Das Baby, ein Bruder oder eine Schwester, war verloren, aber
Glass war immer noch da. Doch bei allem Wissen darum, dass
im Falle ihres Todes Tereza Himmel und Hölle in Bewegung
gesetzt hätte, um Dianne und mich bei sich zu behalten, erfüllte
mich die Vorstellung eines Lebens ohne meine Mutter mit
einem Terror, der mich nie wieder ganz verlassen sollte. Noch
Wochen nach ihrer Rückkehr entwarf ich Szenarien, in denen
Glass auf die unsinnigsten Arten zu Tode kam, und auf
geheimnisvolle Art und Weise tauchte in diesen Phantasien
immer wieder das Tuch auf, das Tereza die Treppen Visibles
herabgetragen hatte, das zerknüllte Laken mit dem leuchtend
roten Blutfleck. Ich sah Glass darin eingewickelt wie in eine
Toga oder einen Sari, sah sie ganz davon bedeckt wie von
einem Leichentuch; ich sah es als entsetzlichen Turban um
ihren Kopf geschlungen.
Tereza tat ihr Möglichstes, Dianne und mir die Zeit zu
vertreiben. Am dritten oder vierten Tag steckte sie uns
frühmorgens ins Auto und nahm die Stunden dauernde Anfahrt
in irgendeine große Stadt auf sich, um schließlich mit uns vor
den geschlossenen Pforten des Zoos zu stehen, in den sie uns
hatte führen wollen.
»Zoos haben im Winter zu«, war Diannes lakonischer
Kommentar.
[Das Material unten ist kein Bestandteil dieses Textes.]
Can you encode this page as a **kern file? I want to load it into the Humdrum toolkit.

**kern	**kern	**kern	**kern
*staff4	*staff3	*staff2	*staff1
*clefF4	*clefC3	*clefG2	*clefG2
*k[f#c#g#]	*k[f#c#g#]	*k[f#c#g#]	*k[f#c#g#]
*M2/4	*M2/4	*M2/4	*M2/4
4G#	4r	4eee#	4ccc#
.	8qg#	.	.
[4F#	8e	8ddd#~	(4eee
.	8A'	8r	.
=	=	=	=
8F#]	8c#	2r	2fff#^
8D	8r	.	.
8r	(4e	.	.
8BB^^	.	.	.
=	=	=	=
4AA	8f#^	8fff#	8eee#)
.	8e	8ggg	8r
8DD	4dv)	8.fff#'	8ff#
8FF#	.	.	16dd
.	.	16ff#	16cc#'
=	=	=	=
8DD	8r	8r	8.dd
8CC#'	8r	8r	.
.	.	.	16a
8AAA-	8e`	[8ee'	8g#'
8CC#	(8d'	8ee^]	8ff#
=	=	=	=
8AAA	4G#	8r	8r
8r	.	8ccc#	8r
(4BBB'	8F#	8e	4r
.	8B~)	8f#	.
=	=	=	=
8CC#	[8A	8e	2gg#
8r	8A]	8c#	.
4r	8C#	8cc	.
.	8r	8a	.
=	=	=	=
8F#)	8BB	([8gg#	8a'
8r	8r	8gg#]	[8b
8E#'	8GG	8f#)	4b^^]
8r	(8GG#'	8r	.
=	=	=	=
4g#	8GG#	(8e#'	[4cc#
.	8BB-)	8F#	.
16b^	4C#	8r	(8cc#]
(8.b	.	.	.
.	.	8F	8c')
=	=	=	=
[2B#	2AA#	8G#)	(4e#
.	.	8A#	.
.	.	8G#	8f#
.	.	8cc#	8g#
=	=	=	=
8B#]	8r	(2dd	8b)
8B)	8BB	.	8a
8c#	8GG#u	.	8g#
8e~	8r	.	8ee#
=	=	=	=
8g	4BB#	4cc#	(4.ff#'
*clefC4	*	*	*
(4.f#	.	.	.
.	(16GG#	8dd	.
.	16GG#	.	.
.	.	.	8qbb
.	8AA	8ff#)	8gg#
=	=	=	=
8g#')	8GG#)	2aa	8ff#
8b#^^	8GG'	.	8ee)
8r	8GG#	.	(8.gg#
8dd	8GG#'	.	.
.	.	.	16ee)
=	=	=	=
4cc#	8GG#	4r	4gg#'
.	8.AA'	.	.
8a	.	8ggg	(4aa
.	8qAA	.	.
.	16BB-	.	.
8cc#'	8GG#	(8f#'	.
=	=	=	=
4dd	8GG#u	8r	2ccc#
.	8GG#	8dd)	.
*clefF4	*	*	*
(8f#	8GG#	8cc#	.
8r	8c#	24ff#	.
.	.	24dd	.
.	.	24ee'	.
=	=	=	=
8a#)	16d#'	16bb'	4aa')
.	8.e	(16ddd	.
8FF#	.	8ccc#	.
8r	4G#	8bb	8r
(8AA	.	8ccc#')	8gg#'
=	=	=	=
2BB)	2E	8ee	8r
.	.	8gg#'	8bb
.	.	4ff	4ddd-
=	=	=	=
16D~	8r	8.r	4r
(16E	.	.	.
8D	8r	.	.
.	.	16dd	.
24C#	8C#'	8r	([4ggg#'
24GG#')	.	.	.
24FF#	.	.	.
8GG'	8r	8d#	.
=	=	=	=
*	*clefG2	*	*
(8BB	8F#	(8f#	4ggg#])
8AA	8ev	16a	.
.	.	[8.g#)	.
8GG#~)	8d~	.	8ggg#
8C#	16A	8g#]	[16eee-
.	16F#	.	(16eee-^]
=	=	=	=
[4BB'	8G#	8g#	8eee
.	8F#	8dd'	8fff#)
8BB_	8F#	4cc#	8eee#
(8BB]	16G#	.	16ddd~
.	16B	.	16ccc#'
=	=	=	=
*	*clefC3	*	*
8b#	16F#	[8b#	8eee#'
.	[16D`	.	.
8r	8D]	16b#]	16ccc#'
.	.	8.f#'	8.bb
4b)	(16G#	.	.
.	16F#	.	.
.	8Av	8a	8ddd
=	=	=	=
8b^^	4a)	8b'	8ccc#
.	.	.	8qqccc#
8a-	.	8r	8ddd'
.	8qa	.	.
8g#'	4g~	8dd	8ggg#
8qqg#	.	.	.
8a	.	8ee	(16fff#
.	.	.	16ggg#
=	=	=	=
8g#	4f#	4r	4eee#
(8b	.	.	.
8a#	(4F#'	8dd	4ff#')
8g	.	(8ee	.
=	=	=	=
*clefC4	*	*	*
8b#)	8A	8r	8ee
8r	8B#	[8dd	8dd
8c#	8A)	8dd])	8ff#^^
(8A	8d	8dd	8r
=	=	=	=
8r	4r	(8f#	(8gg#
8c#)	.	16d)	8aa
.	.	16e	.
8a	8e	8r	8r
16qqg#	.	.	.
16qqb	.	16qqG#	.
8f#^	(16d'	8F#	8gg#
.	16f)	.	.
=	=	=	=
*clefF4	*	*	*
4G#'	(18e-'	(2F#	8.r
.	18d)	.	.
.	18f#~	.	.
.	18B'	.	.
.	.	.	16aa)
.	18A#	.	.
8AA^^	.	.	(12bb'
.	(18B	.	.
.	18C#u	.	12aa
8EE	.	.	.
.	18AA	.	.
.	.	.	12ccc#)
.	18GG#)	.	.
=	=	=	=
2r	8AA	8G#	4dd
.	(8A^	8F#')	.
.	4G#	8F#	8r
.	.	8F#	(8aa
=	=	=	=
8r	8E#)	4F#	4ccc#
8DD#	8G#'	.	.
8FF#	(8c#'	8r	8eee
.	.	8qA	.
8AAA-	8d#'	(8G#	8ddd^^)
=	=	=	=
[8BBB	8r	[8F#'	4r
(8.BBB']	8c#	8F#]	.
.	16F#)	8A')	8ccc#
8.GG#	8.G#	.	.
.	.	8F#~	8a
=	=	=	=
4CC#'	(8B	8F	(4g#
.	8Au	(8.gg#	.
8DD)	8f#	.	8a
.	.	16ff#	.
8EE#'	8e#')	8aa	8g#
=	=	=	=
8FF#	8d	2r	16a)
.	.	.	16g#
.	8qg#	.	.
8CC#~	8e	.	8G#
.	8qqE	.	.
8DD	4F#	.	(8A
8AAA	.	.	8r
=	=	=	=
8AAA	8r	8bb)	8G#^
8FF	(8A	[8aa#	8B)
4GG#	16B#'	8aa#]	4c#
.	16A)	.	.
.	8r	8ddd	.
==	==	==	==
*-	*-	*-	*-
Es war der erste Satz, den sie seit der
schrecklichen Nacht in Visible von sich gab. Ich atmete
erleichtert auf. Bisher war ich mir nicht sicher gewesen, ob ihr
einfach die Worte fehlten, sich mir mitzuteilen, oder ob der
Schock angesichts der Ereignisse sie der Sprache beraubt hatte.
Nur dass Tereza dieser Sprachlosigkeit mit Gelassenheit
begegnet war, hatte mich einigermaßen beruhigt.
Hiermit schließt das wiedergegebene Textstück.